Task directions> Each entry should be set down again verbatim, with the images omitted.

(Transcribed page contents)
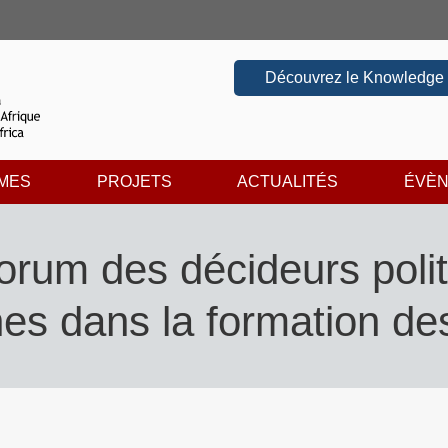
Découvrez le Knowledge
MES
PROJETS
ACTUALITÉS
ÉVÈ
orum des décideurs polit
hes dans la formation de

Result below>
Découvrez le Knowledge
MES
PROJETS
ACTUALITÉS
ÉVÈ
orum des décideurs polit
hes dans la formation de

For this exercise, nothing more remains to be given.